(Text shown)
Coal industry is experiencing a slowdown all over the world. The slump in the coal industry will last longer than expected and the prices won’t improve until at least 2020, an economics professor at Central Queensland University, John Rolfe has warned. What happens to India’s coal reserves then, is the question!

India is in a peculiar position, being world’s third largest producer of coal and yet, not being able to fulfill its energy needs. This is primarily due to restricted mining marred with policy issues that have made domestic coal unviable and inaccessible.

The demand of coal in the country though, has always remained higher than its production. Coal, the most important and abundant fossil fuel in India, accounts for 55% of the country’s energy needs.

Indian power sector relies heavily on coal with about 78% of the total electricity being generated by it. But the irony is that despite there being large coal reserves lying unused in India, millions of tonnes of coal is imported every year! The reason again being bad policies and government’s inaction.
(End Text shown)
(Entries provided)
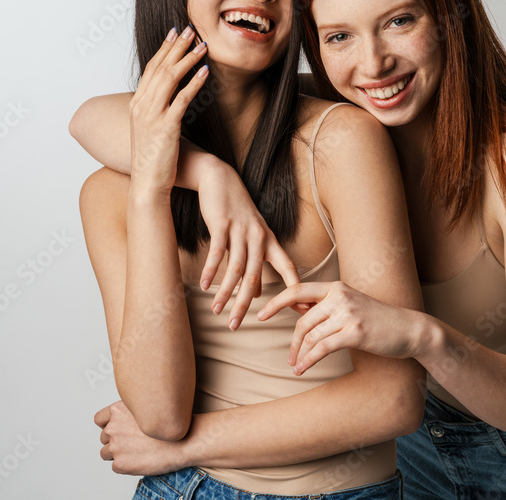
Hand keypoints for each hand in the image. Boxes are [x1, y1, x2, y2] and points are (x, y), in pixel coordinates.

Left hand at [94, 401, 183, 475]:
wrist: (186, 440)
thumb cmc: (171, 424)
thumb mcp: (148, 408)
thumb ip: (131, 414)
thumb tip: (123, 423)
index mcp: (119, 410)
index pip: (99, 419)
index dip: (108, 425)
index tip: (118, 429)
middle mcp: (114, 427)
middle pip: (104, 437)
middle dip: (116, 440)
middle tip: (135, 442)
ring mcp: (116, 446)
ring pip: (106, 453)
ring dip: (119, 454)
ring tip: (138, 452)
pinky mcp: (120, 464)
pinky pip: (116, 467)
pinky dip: (127, 466)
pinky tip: (142, 459)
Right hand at [128, 26, 208, 194]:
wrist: (148, 184)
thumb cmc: (153, 159)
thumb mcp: (151, 129)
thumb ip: (158, 111)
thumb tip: (170, 98)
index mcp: (136, 104)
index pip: (151, 69)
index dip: (164, 49)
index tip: (176, 33)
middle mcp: (141, 107)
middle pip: (160, 68)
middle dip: (177, 47)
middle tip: (192, 30)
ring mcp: (152, 116)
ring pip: (169, 79)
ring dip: (188, 59)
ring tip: (203, 46)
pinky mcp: (166, 127)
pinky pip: (181, 99)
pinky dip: (194, 83)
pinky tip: (205, 72)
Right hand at [195, 161, 305, 328]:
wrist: (220, 179)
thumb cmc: (237, 212)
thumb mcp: (251, 236)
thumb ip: (256, 263)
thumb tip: (260, 292)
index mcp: (270, 241)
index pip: (288, 268)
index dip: (295, 290)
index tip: (301, 311)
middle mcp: (260, 237)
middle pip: (255, 277)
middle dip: (245, 304)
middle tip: (236, 326)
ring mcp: (241, 230)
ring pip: (236, 268)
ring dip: (226, 293)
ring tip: (217, 311)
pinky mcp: (223, 224)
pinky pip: (217, 252)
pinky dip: (210, 270)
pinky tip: (204, 286)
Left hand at [258, 282, 419, 374]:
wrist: (409, 329)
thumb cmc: (378, 320)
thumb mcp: (350, 305)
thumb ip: (325, 306)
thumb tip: (295, 308)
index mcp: (336, 287)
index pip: (298, 290)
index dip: (276, 302)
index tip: (261, 315)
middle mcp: (340, 296)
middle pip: (303, 320)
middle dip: (293, 342)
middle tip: (289, 357)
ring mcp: (348, 314)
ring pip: (311, 336)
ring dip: (300, 354)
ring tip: (296, 366)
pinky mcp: (355, 332)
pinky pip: (322, 348)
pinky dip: (308, 360)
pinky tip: (302, 369)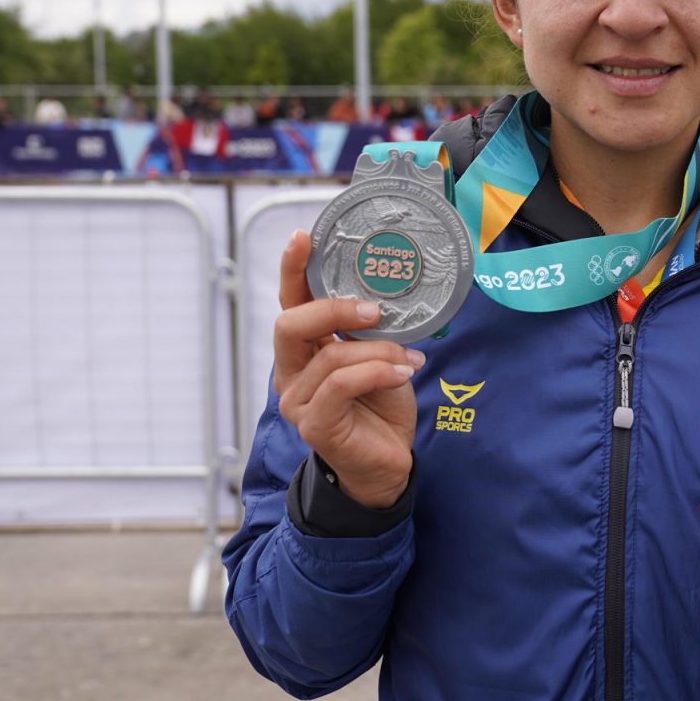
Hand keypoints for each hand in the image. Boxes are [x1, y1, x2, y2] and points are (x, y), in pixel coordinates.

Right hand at [273, 229, 422, 508]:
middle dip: (333, 308)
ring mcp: (297, 400)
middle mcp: (291, 372)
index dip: (294, 269)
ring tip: (408, 360)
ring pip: (330, 356)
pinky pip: (342, 384)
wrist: (387, 463)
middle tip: (374, 309)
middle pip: (291, 324)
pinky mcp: (314, 424)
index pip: (291, 302)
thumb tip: (386, 298)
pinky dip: (377, 372)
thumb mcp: (378, 357)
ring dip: (377, 352)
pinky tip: (402, 374)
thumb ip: (369, 331)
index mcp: (304, 349)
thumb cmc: (380, 406)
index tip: (305, 237)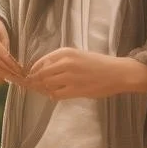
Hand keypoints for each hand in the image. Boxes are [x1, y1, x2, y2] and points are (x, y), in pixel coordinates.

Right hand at [0, 16, 23, 84]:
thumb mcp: (4, 36)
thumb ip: (6, 51)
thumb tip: (14, 69)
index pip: (3, 56)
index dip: (13, 66)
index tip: (22, 72)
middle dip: (9, 73)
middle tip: (19, 78)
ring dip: (1, 78)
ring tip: (11, 78)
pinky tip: (0, 79)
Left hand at [25, 49, 146, 99]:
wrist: (118, 72)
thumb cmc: (98, 63)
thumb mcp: (77, 55)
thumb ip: (60, 61)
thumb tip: (41, 71)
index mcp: (65, 52)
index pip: (40, 62)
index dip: (32, 71)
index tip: (28, 77)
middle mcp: (66, 63)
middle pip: (41, 74)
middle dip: (34, 82)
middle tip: (31, 87)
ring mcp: (70, 77)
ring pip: (47, 85)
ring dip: (43, 89)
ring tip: (45, 91)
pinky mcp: (76, 90)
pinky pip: (57, 94)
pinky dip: (53, 95)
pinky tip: (55, 95)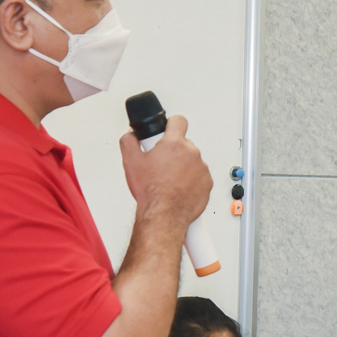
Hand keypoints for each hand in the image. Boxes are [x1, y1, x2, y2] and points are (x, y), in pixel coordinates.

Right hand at [119, 114, 212, 228]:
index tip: (168, 128)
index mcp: (174, 144)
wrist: (163, 215)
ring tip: (169, 180)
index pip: (178, 121)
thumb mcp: (130, 162)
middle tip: (161, 165)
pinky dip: (191, 181)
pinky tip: (178, 189)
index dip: (171, 124)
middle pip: (183, 144)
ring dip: (183, 167)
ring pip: (192, 161)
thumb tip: (131, 135)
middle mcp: (192, 153)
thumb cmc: (151, 192)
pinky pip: (199, 177)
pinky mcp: (207, 183)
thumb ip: (129, 141)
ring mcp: (202, 168)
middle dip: (173, 152)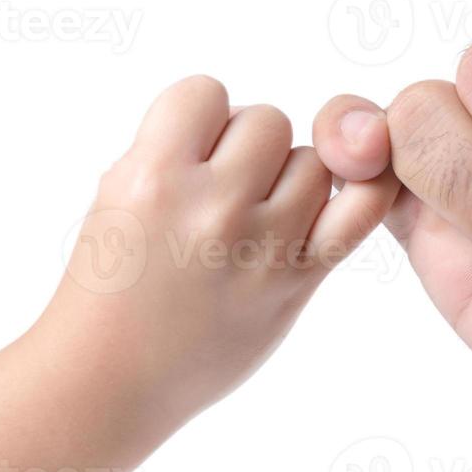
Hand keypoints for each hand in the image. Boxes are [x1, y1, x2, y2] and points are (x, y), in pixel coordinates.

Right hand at [46, 76, 396, 420]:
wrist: (111, 379)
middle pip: (269, 122)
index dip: (202, 118)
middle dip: (249, 147)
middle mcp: (211, 209)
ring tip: (257, 217)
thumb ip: (175, 148)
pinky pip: (359, 212)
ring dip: (292, 180)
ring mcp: (260, 248)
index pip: (206, 92)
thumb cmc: (111, 283)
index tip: (189, 155)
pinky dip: (360, 195)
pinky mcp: (297, 283)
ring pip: (315, 164)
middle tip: (225, 191)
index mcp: (152, 178)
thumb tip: (236, 119)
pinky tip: (336, 204)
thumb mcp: (115, 195)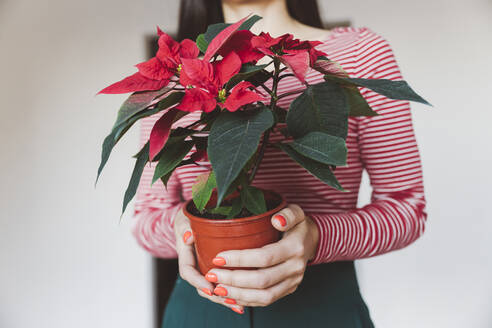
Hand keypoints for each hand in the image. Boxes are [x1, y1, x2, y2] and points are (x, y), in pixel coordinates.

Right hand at [173, 208, 243, 312]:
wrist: (191, 220)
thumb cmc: (189, 219)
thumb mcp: (185, 220)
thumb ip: (185, 227)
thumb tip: (188, 237)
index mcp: (185, 254)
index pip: (187, 272)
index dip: (198, 281)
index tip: (209, 287)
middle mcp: (194, 265)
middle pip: (201, 286)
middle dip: (214, 295)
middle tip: (229, 300)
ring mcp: (204, 269)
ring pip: (212, 288)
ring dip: (224, 298)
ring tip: (239, 305)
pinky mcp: (215, 270)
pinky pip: (221, 284)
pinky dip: (231, 294)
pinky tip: (243, 303)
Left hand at [198, 204, 319, 308]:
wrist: (312, 240)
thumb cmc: (297, 224)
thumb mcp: (296, 212)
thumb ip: (288, 214)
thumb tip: (276, 221)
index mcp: (295, 247)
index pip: (264, 257)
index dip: (239, 259)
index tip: (218, 257)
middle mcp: (295, 268)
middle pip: (261, 280)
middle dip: (233, 280)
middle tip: (212, 274)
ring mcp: (292, 282)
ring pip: (264, 296)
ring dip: (237, 294)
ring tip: (216, 288)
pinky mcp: (288, 290)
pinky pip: (266, 301)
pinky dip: (246, 301)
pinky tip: (229, 296)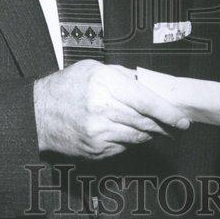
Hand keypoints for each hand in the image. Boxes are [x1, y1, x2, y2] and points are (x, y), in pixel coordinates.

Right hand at [33, 60, 189, 158]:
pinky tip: (133, 133)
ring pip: (137, 136)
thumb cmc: (66, 87)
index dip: (168, 112)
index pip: (146, 101)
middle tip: (176, 124)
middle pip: (145, 121)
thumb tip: (148, 84)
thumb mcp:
(End Entries provided)
== Activities ==
**A)** In the text on India's coal, why is India unable to meet its energy needs despite being the world's third largest coal producer? Answer in one to three sentences.
**B)** Extend the text on India's coal industry, starting after its final sentence.

== Responses per task ==
**A)** Mining in India is restricted and beset by policy issues. These issues have made domestic coal unviable and inaccessible.

**B)**
Mr. Brijesh Pant, an energy expert and an academician with JNU, says that providing electricity for 24 hours is on the government’s agenda, for which coal will have to be used. But the fact is that in areas where there have been regulatory issues, decisions on the use of coal have been pending for long. This is why thermal power plants have to import it from countries like Australia and Indonesia.

Efforts are being made that the government enables production of 1.5 billion tonnes of coal by 2020 and reduce imports of coal considerably from 2017 onwards.

But in the current scenario, Indian companies are stalling to make mines operational because it has become uneconomical, whereas imports are cheaper and easier to access.